Dealkenylative thiylation of cyclic alkenes. Experiments were performed on a 1.0 mmol scale. Isolated yields are after SiO₂ chromatography. See the SI for experimental details. ^aSolid FeSO₄.7H₂O was added at room temperature. ^bInseparable mixture of diastereoisomers.

Figure 6 presents several examples of synthetic applications in which we have employed this transformation. With regard to medicinal agents, this process can be a tool for the functionalization of biologically active compounds. We examined the reaction of betulin (1q), which has wide biological activities (in particular, anticancer and anti-HIV properties)²¹ yet few functional group handles on the skeleton. Notably, the cleavage of the C-19 C(sp³)–C(sp²) bond, followed by the introduction of a heteroatom at this position is rare,²² with most modifications occurring at the C-3 or C-28 positions.²³ Dealkenylative thiylation of betulin readily furnished the thioethers 3ql and 3ql′ in 78% yield (1.2:1 d.r.). The subsequent oxidation of the major diastereoisomer (3ql) gave the sulfone 8 (see ORTEP of the solid-state structure in Figure 6) in 43% overall yield from betulin, providing facile access to previously inaccessible derivatives of this natural product. Sulfones and sulfides are also useful functional group handles that are widely used in organic synthesis. When dealkenylative thiylation is combined with terpenoid precursors, enantiopure synthetic intermediates are readily generated. Oxidation, mesylation, and intramolecular alkylation of the dihydrocarveol-derived thioether 3oa produced the enantiomerically pure bicyclo[3.1.0]hexane 9 in 85% overall yield. Vinyl sulfides and sulfones are also useful synthetic precursors.²⁴ A sequence of oxidation, mesylation, and elimination generated a single enantiomer of the vinyl sulfone 10 in 96% yield from the thioether 3la. When employing the dihydrocarvone-derived thioether 3ma′, we found that the protected sulfone underwent iron-catalyzed cross-coupling^18a to provide the arylated products 11/11′ in 47% overall yield (4.3:1 d.r.). Finally, the oxidation of the thioether 3ma to the sulfone, followed by Baeyer–Villiger oxidation, gave the lactone 12 in 70% yield. Caprolactones are employed widely as monomers for polymer synthesis,²⁵ and this approach establishes a route toward biorenewable terpenoid-based caprolactones that are both diastereomerically and enantiomerically pure.

Figure 6.

Synthetic transformations of the thioether products. Experiments were performed on ≥0.5 mmol scale. Isolated yields after SiO₂ chromatography.
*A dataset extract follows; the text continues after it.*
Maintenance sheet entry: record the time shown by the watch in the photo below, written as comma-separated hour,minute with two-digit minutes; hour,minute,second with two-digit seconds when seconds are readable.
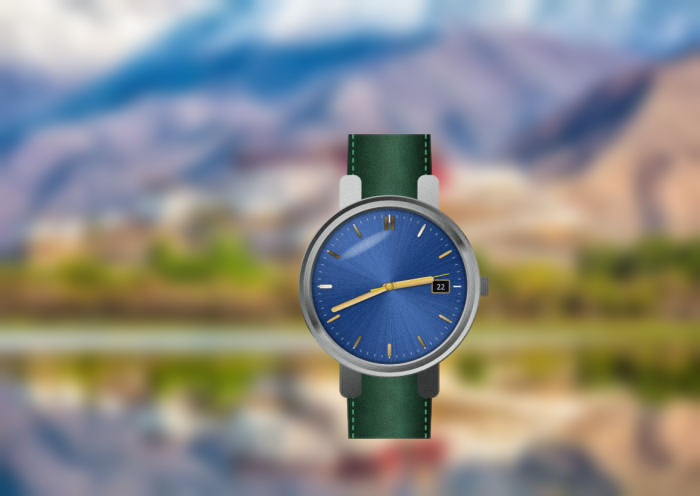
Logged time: 2,41,13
See the SI for experimental details.

In summary, we have demonstrated that alkene C(sp³)–C(sp²) bond fragmentation and C(sp³)–S bond formation can be combined under mild operating conditions when employing abundantly available starting materials.²⁶ This transformation, which occurs upon ozonolysis and the subsequent Fe^II-mediated SET-based reduction, is a facile means for the diversification of natural products. We have also demonstrated that the thiylated adducts could be elaborated for use in organic synthesis and in the preparation of biologically relevant materials. On a fundamental level, we have established a deconstructive strategy of using olefins for the introduction of heteroatoms in organic compounds. Further efforts directed toward the application of this technology in the preparation of pharmaceutically and synthetically useful adducts are underway.